Commuting families of polygonal type operators on Hilbert space

Let \(T:H\rightarrow H\) be a bounded operator on Hilbert space H. We say that T has a polygonal type if there exists an open convex polygon \(\Delta \subset {\mathbb {D}}\), with \(\overline{\Delta }\cap {\mathbb {T}}\ne \emptyset \), such that the spectrum \(\sigma (T)\) is included in \(\overline{\Delta }\) and the resolvent R(z, T) satisfies an estimate \(\Vert R(z,T)\Vert \lesssim \max \{\vert z-\xi \vert ^{-1}\,:\, \xi \in \overline{\Delta }\cap {\mathbb {T}}\}\) for \(z\in \overline{\mathbb {D}}^c\). The class of polygonal type operators (which goes back to De Laubenfels and Franks–McIntosh) contains the class of Ritt operators. Let \(T_1,\ldots ,T_d\) be commuting operators on H, with \(d\ge 3\). We prove functional calculus properties of the d-tuple \((T_1,\ldots ,T_d)\) under various assumptions involving poygonal type.
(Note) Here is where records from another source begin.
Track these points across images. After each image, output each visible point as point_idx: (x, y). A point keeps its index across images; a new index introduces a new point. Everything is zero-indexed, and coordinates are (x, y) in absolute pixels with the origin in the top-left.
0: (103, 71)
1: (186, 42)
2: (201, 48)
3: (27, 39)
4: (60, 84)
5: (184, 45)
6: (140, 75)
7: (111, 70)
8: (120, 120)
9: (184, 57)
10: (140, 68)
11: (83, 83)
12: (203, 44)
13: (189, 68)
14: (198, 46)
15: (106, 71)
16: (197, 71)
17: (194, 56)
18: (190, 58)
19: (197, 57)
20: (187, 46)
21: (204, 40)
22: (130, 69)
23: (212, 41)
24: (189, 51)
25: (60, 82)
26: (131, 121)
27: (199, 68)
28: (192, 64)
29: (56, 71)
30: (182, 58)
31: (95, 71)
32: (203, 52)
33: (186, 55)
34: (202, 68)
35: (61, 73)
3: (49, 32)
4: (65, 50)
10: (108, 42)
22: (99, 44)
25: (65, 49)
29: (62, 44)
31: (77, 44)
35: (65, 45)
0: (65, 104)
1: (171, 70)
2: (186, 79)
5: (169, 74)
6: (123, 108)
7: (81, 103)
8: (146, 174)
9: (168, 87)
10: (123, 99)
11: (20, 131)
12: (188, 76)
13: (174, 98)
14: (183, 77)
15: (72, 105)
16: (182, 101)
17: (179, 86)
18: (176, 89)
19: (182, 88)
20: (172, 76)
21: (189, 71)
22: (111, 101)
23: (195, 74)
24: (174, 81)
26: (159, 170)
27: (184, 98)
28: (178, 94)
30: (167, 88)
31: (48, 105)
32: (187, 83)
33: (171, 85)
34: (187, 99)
The main ones are the following. (1) If the operator \(T_k\) is a contraction for all \(k=1,\ldots ,d\) and if \(T_1,\ldots ,T_{d-2}\) have a polygonal type, then \((T_1,\ldots ,T_d)\) satisfies a generalized von Neumann inequality \(\Vert \phi (T_1,\ldots ,T_d)\Vert \le C\Vert \phi \Vert _{\infty ,{\mathbb {D}}^d}\) for polynomials \(\phi \) in d variables; (2) If \(T_k\) is polynomially bounded with a polygonal type for all \(k=1,\ldots ,d\), then there exists an invertible operator \(S:H\rightarrow H\) such that \(\Vert S^{-1}T_kS\Vert \le 1\) for all \(k=1,\ldots ,d\).